[[ Document section, beginning ]]

Opinions of Friday, 22 February 2013

Columnist: Okoampa-Ahoofe, Kwame

Come Again, John Jinapor

By Kwame Okoampa-Ahoofe, Jr., Ph.D.

The vehement denial by the legally embattled government of the National Democratic Congress (NDC), that a 1.5 ton-gold cache impounded by Turkish aviation authorities had not originated from Ghana ought to raise more than eyebrows (See "Gov't: No Gold from Ghana Seized in Turkey" Peacefmonline.com/Ghanaweb.com 1/28/13). It ought to raise more than mere eyebrows because the representative of President Mahama who registered such curious denial has proven in less than two months at his post that he has absolutely no credibility.

And on the foregoing score must promptly be recalled the fact that it was the same Mr. John Jinapor who vehemently denied on national television that President Mahama had absolutely no knowledge of the renowned American gay rights activist and novelist Mr. Andrew Solomon, let alone claim the latter as his friend or even acquaintance, only to have Mr. Mahama deny Mr. Jinapor's denial in less than 24 hours later.

And by the way, Mr. Mahama did not any remarkably redeem his own tattered credibility, having publicly and mordantly denounced homosexuality as a criminally culpable offence, only to turn round a day later to reverse himself with a phone call to Mr. Solomon in which the Ghanaian leader was reported to have profusely apologized to his longtime American friend and former host.

The strange case of the Iran-bound 1.5 tons of gold also raises several questions about the caliber of Ghanaian journalism, particularly when the privately-owned Fm radio station, Peacefm, curiously sought to portray the original news report that carried this possible mega-heist of our precious national resource as the especial manufacture of the Akufo-Addo-led New Patriotic Party.

[[ Document section, end ]]
[[ Material provided, beginning ]]

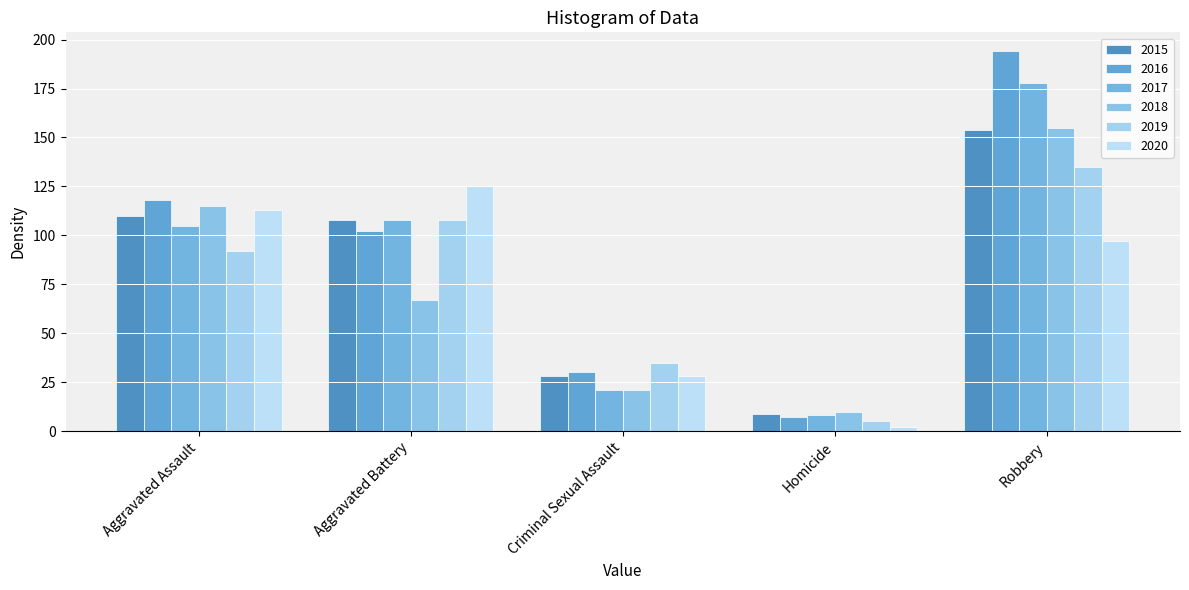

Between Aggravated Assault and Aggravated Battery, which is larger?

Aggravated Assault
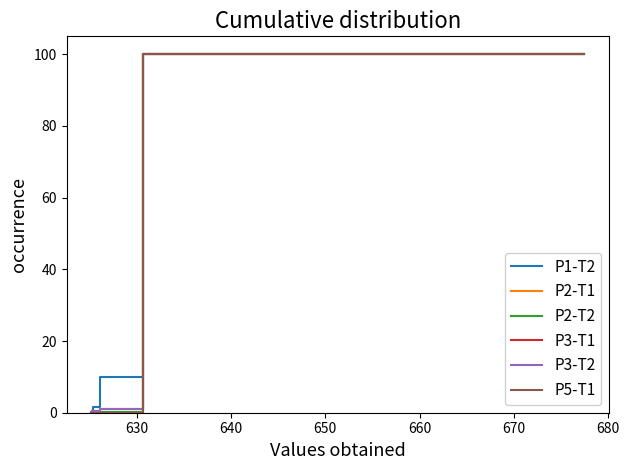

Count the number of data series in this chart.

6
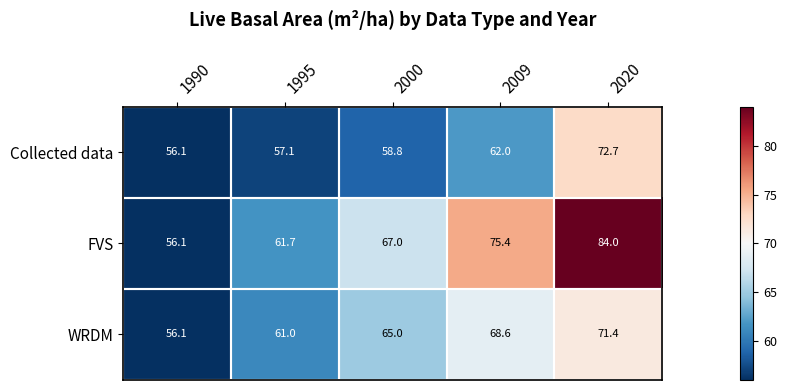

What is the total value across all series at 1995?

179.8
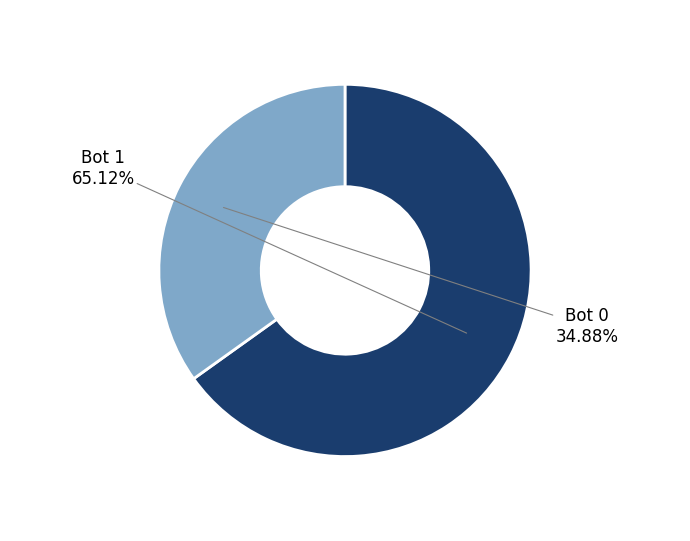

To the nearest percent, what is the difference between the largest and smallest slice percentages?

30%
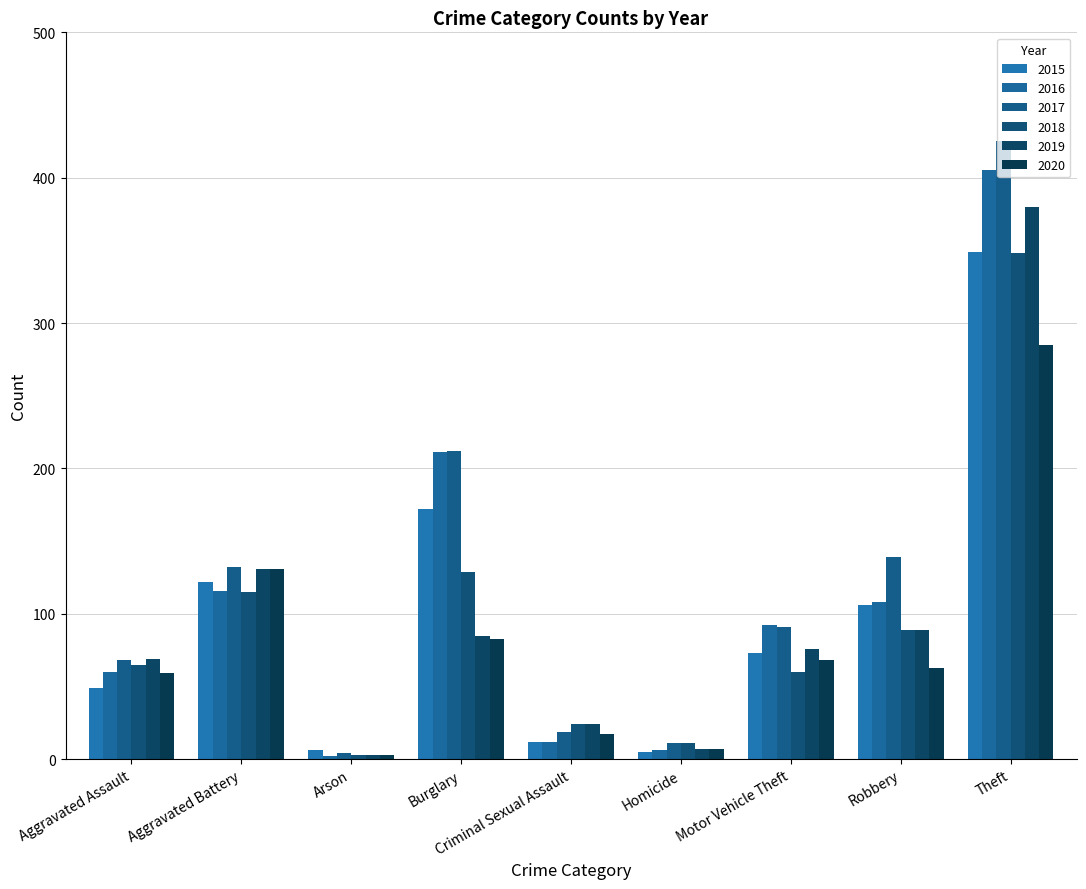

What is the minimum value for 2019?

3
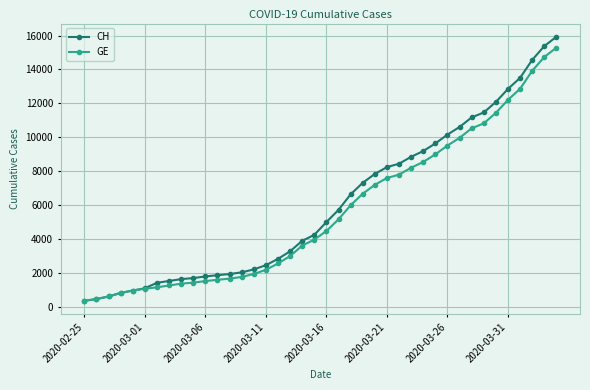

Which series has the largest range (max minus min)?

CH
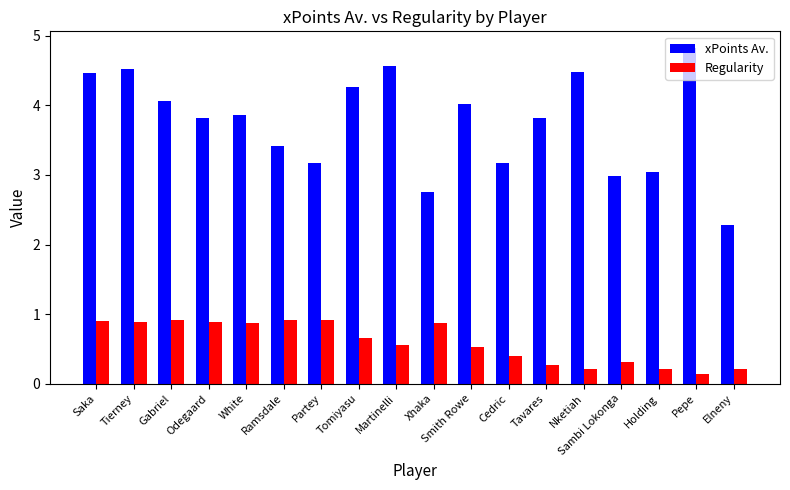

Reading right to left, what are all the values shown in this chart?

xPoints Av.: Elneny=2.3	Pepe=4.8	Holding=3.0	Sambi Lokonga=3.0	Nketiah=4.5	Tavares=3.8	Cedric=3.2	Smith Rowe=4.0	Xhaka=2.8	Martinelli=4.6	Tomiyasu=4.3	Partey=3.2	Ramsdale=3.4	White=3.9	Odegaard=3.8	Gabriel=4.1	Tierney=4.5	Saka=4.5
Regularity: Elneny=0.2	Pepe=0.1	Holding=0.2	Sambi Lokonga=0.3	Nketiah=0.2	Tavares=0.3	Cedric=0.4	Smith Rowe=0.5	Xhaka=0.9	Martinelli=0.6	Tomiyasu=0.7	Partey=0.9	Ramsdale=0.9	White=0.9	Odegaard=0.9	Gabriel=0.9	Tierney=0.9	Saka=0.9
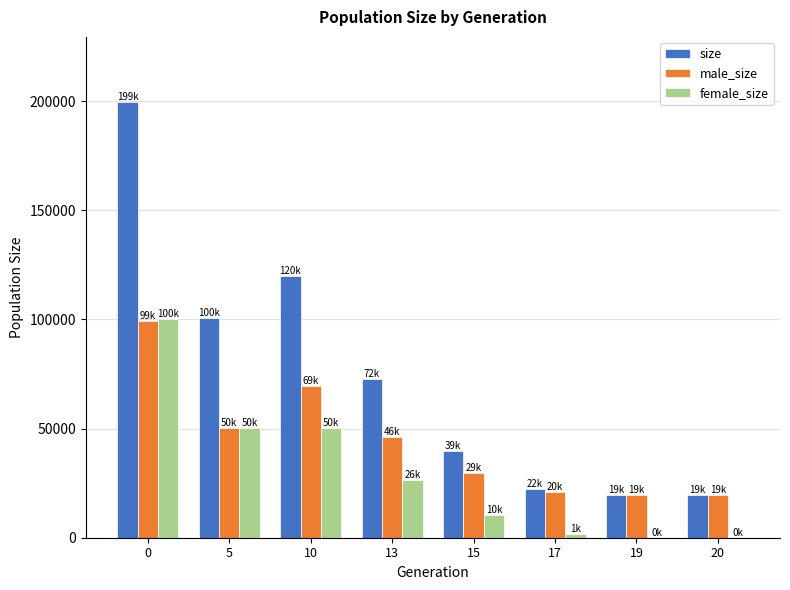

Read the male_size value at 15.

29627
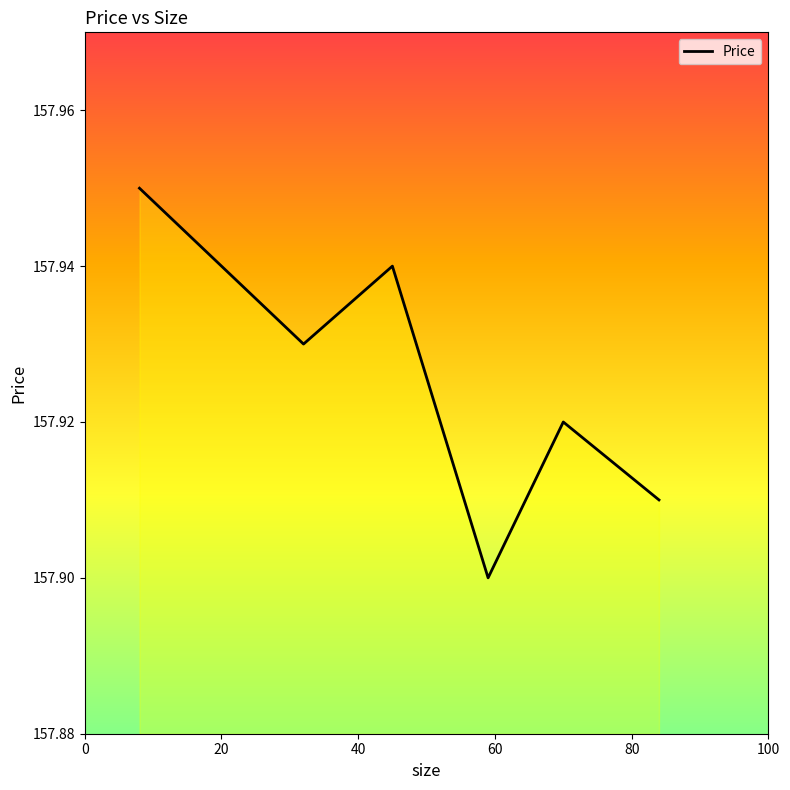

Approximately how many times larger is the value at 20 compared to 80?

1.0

[[ Material provided, end ]]

(Instructions for the task): Please resume the opinion column on John Jinapor's denial about the gold seized in Turkey, picking up right after its last sentence. The rows play no part in this.

(Answer box):
But even as the head of the Accra-based Danquah Institute aptly intimated, the news of the impounding of the 1.5 tons of gold, allegedly squirreled out of the country illegally, was originally carried by the Turkish national news agency and then subsequently picked up by other highly credible media organizations in the international community, largely here in the West, of course.

You see, what makes the Mahama government's vehement denial very worrisome is the unmistakable impression that, somehow, the Turkish aviation authorities who first reported the discovery of the mineral contraband and their prompt seizure of the same may have been high on drugs, or some such narcotic, when they reported their interception to the international media.

For those of our readers who may have forgotten the salient details about the report, the 1.5 tons of gold was impounded as a result of the pilot of the Turkish-owned cargo plane and his crew's inability to produce the requisite documents covering the same. Now, rather than promise to rigorously investigate this epic scandal of global proportions, the Mahama government's predictable reaction has been to vehemently deny the report and hope that most Ghanaians are either too gullible or naive and amnesiac to keep track of their stolen wealth. And this is precisely what makes the NDC government's reaction to the report all the more curious, to speak much less about the unpardonably flagrant and outright criminal.

You see, chances are that the Mahama government is up to its neck deeply involved in this epic outrage, or the government is simply run by a bevy of the morally bankrupt, kleptocratically corrupt and downright nihilistic to make it worthy of public trust and respect. It would also be interesting for Mr. Jinapor to apprise Ghanaians of the medium in which the government routinely settles its foreign debts and obligations. I can guess right off the bat, here, that the Mahama wag is apt to claim that, indeed, the NDC government routinely settles our national debt with rice-and-beans harvested from the Iranian-underwritten Tamale plantation, wherever that may be.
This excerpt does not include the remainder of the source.